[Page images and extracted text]
Content starts
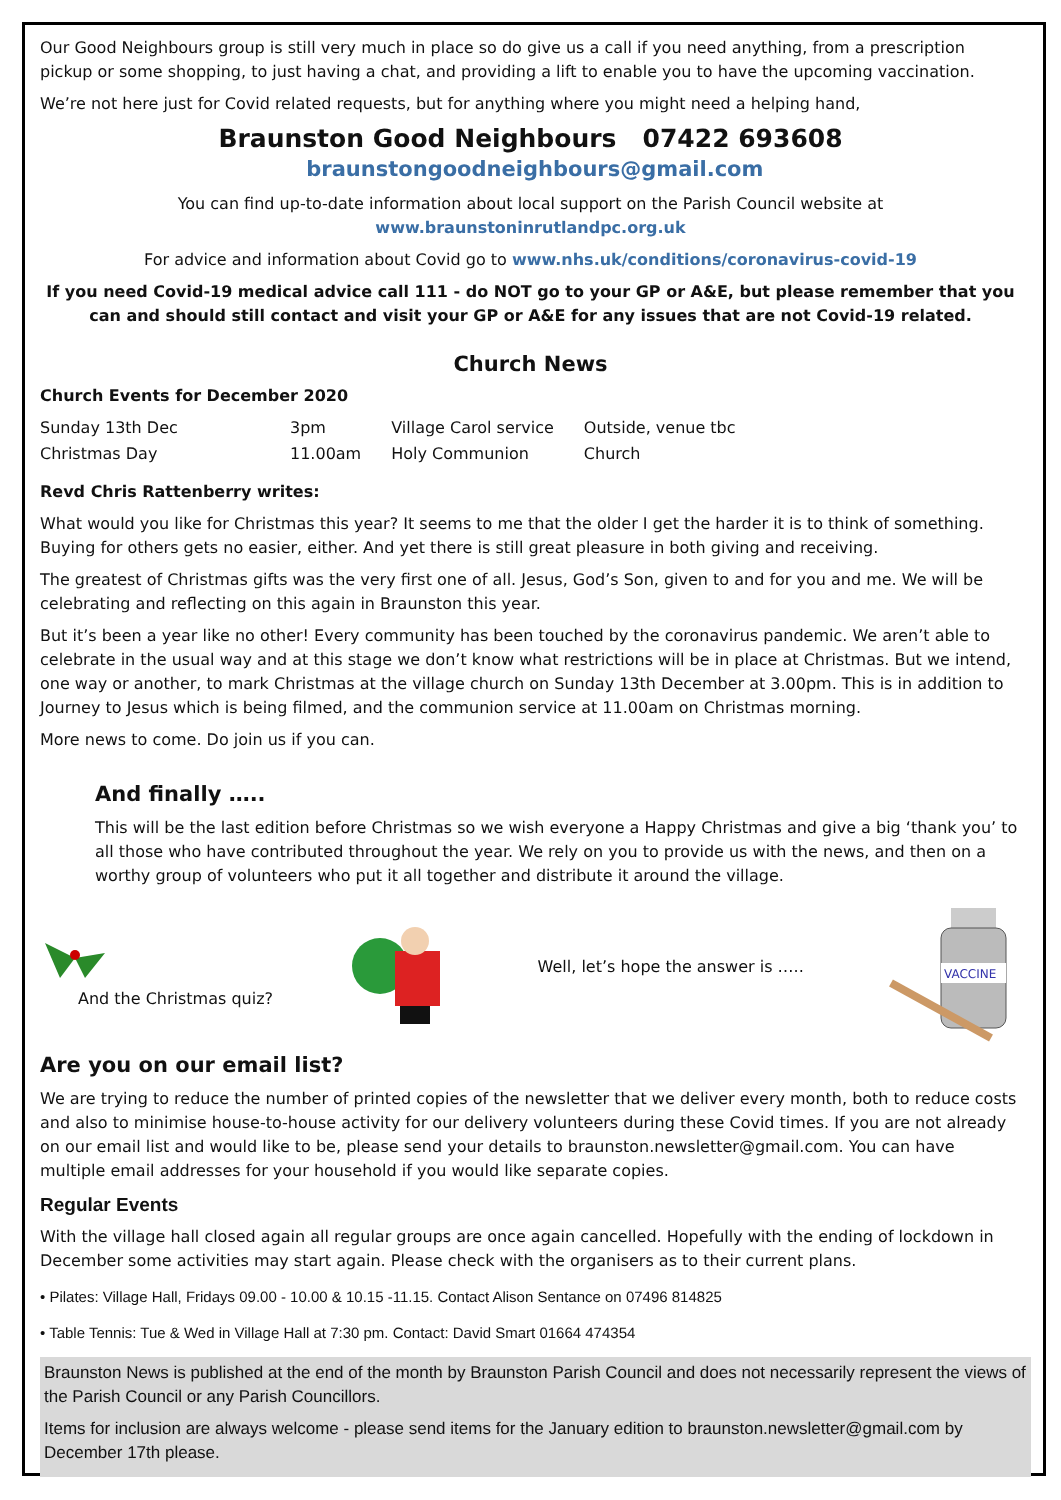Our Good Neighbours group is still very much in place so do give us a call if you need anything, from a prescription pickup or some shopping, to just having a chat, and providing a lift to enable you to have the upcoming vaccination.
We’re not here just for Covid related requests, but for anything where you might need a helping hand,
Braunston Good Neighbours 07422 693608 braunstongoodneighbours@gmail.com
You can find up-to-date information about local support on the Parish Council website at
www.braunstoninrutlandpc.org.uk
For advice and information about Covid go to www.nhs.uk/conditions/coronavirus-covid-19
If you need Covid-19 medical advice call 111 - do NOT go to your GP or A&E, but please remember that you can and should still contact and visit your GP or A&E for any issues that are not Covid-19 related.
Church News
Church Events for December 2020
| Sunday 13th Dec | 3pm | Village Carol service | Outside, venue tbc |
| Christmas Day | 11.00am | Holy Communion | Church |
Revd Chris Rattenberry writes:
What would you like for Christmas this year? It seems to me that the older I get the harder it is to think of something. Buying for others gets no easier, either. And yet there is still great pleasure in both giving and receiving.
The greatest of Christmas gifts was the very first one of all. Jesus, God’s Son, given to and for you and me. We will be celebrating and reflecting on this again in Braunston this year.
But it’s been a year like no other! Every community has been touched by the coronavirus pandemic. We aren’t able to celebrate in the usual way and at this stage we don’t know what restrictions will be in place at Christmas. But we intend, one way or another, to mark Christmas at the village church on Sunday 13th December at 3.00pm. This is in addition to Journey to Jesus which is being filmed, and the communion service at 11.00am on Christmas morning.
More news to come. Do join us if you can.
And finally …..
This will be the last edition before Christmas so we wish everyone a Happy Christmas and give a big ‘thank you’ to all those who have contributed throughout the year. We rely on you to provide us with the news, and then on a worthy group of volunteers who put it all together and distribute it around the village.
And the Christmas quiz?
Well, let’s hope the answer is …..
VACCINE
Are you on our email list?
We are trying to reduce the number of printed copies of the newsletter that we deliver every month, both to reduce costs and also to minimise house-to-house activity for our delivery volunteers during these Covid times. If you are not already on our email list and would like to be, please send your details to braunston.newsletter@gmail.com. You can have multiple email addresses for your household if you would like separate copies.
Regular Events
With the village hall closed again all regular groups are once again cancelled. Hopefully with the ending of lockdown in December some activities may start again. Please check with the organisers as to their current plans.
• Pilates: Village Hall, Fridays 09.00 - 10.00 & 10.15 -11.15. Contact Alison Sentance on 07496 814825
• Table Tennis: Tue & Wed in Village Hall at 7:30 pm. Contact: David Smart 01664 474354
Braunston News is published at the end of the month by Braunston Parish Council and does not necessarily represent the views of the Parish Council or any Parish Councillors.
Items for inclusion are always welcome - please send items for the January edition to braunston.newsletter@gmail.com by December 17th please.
Content ends
Content starts
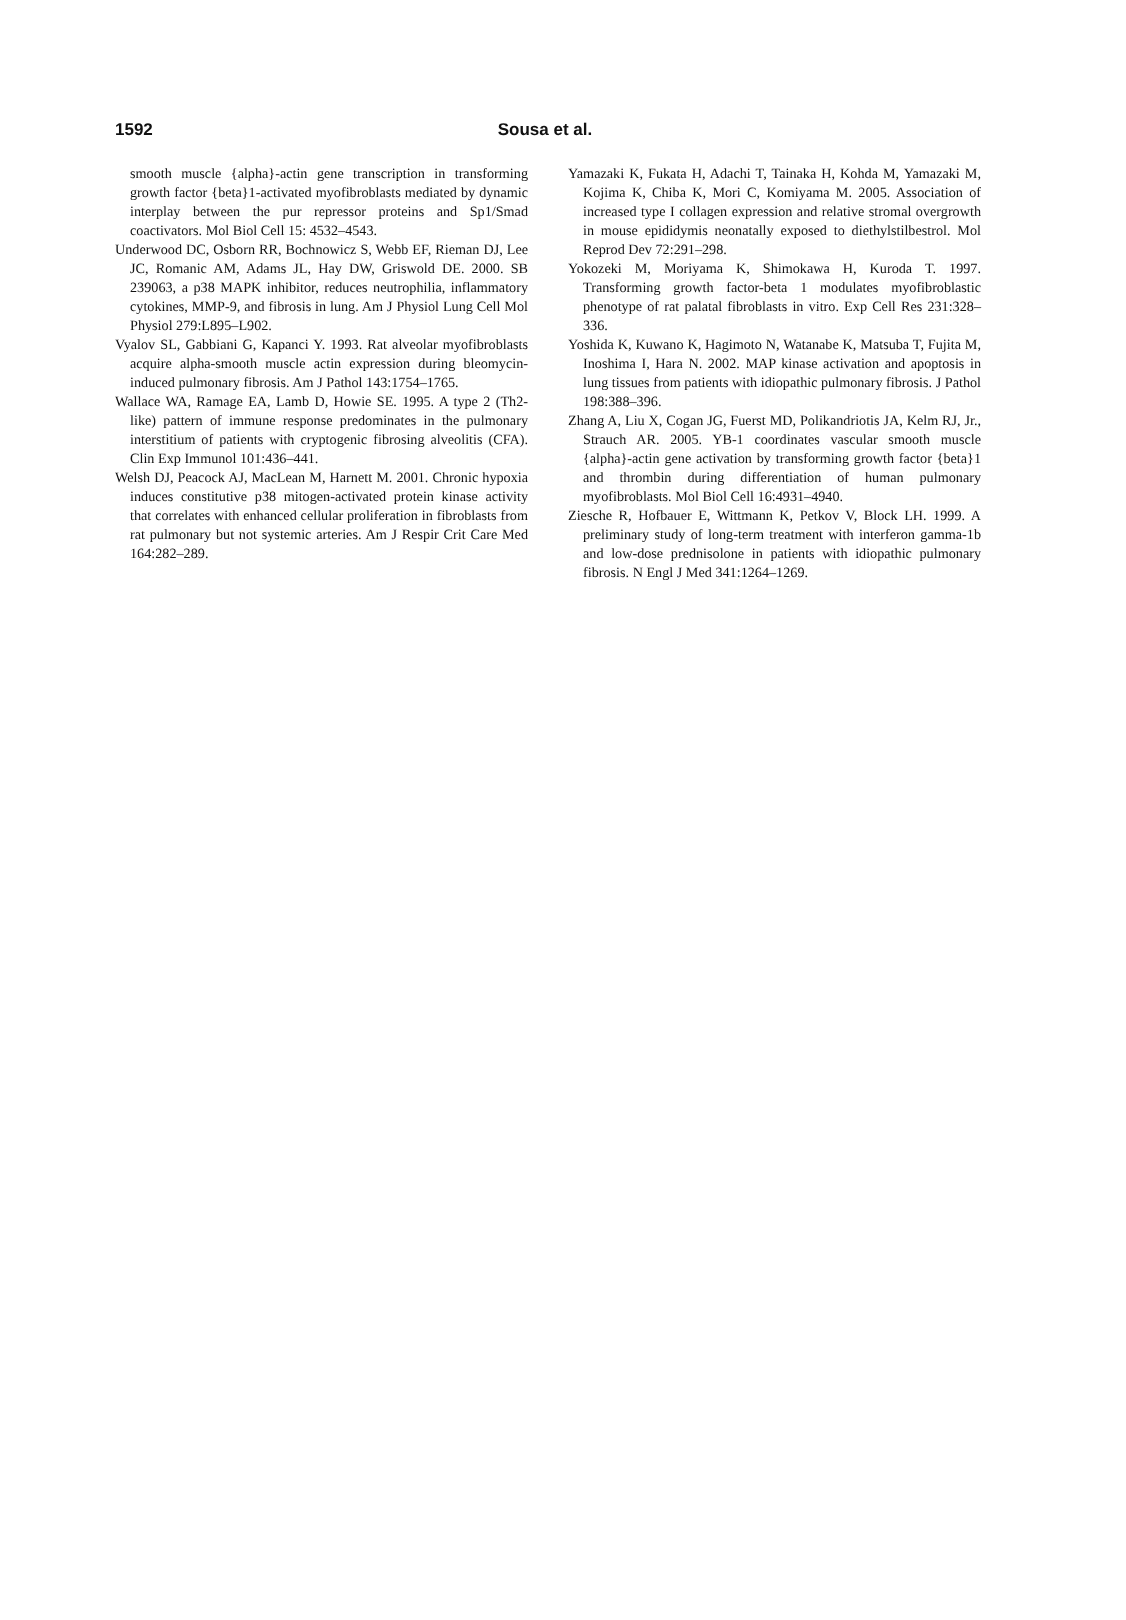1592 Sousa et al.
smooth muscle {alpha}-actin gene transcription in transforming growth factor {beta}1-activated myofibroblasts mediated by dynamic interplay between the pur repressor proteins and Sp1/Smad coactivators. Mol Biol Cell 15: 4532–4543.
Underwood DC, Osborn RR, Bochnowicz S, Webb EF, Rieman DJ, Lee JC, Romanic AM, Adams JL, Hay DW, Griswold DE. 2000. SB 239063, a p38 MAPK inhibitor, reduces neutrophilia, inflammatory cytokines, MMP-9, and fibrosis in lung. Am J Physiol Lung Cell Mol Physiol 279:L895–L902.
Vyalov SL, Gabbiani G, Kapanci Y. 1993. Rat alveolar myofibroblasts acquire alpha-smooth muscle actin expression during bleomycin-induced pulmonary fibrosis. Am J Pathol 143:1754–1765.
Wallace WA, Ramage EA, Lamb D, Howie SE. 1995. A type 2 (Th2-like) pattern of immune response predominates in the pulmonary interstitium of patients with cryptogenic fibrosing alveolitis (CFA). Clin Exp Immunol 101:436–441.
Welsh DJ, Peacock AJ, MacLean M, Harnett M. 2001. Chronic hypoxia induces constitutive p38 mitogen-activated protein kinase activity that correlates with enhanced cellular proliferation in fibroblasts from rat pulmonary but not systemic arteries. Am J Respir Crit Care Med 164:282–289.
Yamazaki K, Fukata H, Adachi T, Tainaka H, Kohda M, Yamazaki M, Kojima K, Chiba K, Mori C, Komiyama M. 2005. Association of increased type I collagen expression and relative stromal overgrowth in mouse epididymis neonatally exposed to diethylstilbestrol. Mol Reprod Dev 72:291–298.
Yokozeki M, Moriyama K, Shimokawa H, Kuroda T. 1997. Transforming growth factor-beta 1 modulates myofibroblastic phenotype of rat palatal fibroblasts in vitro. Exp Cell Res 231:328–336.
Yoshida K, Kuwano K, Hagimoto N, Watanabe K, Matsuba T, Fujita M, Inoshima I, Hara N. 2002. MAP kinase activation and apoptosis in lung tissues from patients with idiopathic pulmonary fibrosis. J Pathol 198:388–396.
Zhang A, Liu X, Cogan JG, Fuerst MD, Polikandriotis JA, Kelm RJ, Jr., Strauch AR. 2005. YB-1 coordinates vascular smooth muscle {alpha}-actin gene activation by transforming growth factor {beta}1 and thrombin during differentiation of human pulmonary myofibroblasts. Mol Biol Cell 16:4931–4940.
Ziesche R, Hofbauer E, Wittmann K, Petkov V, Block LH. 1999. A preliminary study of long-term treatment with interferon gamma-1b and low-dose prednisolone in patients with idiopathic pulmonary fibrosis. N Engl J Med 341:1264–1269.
Content ends
#### AIM OF THE TASK
Would you please copy all lines in the data that contain the word "activated"?

#### TASK OUTPUT
smooth muscle {alpha}-actin gene transcription in transforming growth factor {beta}1-activated myofibroblasts mediated by dynamic interplay between the pur repressor proteins and Sp1/Smad coactivators. Mol Biol Cell 15: 4532–4543.
Welsh DJ, Peacock AJ, MacLean M, Harnett M. 2001. Chronic hypoxia induces constitutive p38 mitogen-activated protein kinase activity that correlates with enhanced cellular proliferation in fibroblasts from rat pulmonary but not systemic arteries. Am J Respir Crit Care Med 164:282–289.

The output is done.